It’s the second major dustup to rock the university of 30,000 in a week, following the fury over a teacher assigning students to write the name of Jesus on a piece of paper and stomp on it.

The GEO Group — the nation’s second-largest private prison operator — had planned to donate $6 million to the school and see its name put on the university stadium, according to The Miami Herald.

But 60 civil rights, immigrant, student, and faith organizations strongly opposed the plan, alleging that GEO had a reputation for housing prisoners in “unhealthy, abusive squalor,’’ the Herald reported.

Initially, the school administration refused to bow to protesters, prompting students to joke that the stadium should be called “Owlcatraz,’’ a name reflecting the school’s bird mascot and California’s once-notorious island prison.

But on Monday, the university and GEO announced the plan was dead and the $6 million gift was being withdrawn.

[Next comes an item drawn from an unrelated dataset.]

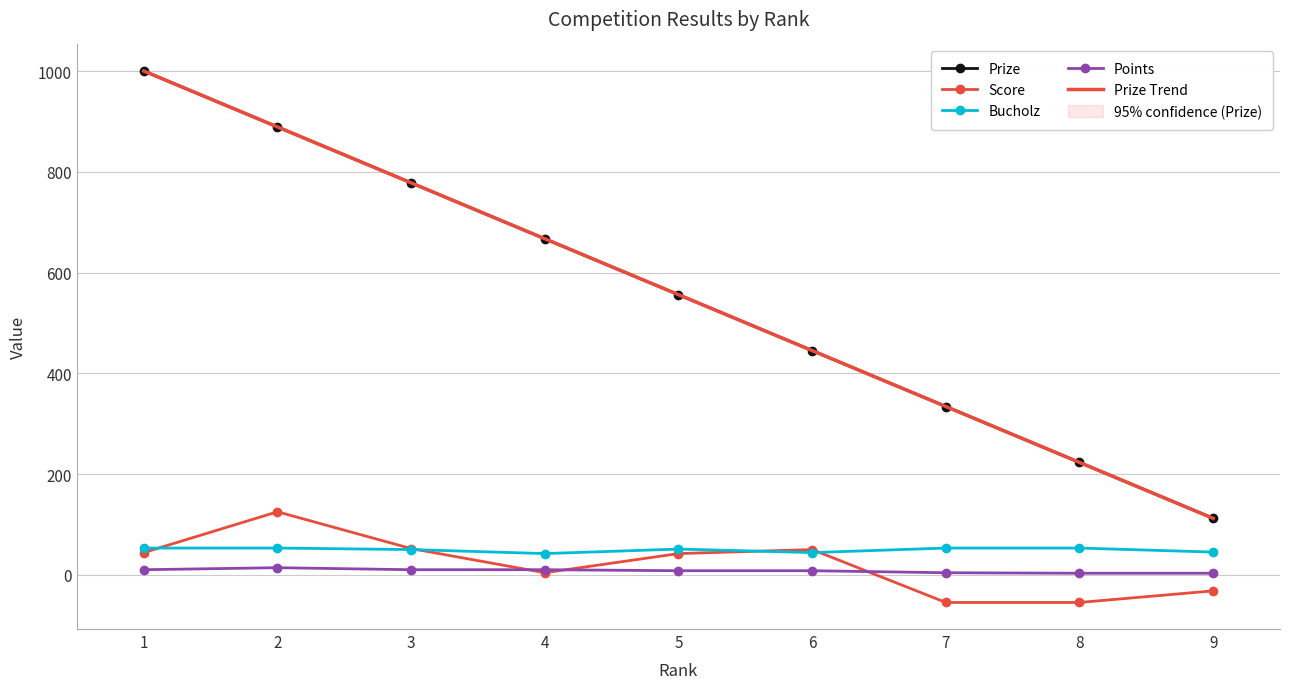

What is the average value of the Prize series?

556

In a statement, GEO Chairman George Zoley said: “What was originally intended as a gesture of GEO’s goodwill to financially assist the university’s athletic scholarship program has surprisingly evolved into an ongoing distraction to both of our organizations.”

The university is still reeling over a classroom incident in which a communications professor required students to stomp on a piece of paper with the word “Jesus’’ written on it and then talk about their feelings.

Ryan Rotela, a junior at the school’s Davie campus and devout Mormon, complained about the assignment, immediately sparking outrage among Christian groups.

On Monday, instructor Deandre Poole broke his silence, telling the website Inside Higher Ed that he is a Christian himself and didn’t force anyone to stomp on the name of Jesus.

“I am very religious. I see how the name Jesus is symbolic. For people like myself, Jesus is my lord and savior,’’ he said.

Poole said that after the class in question, one outraged student “wanted to hit me.”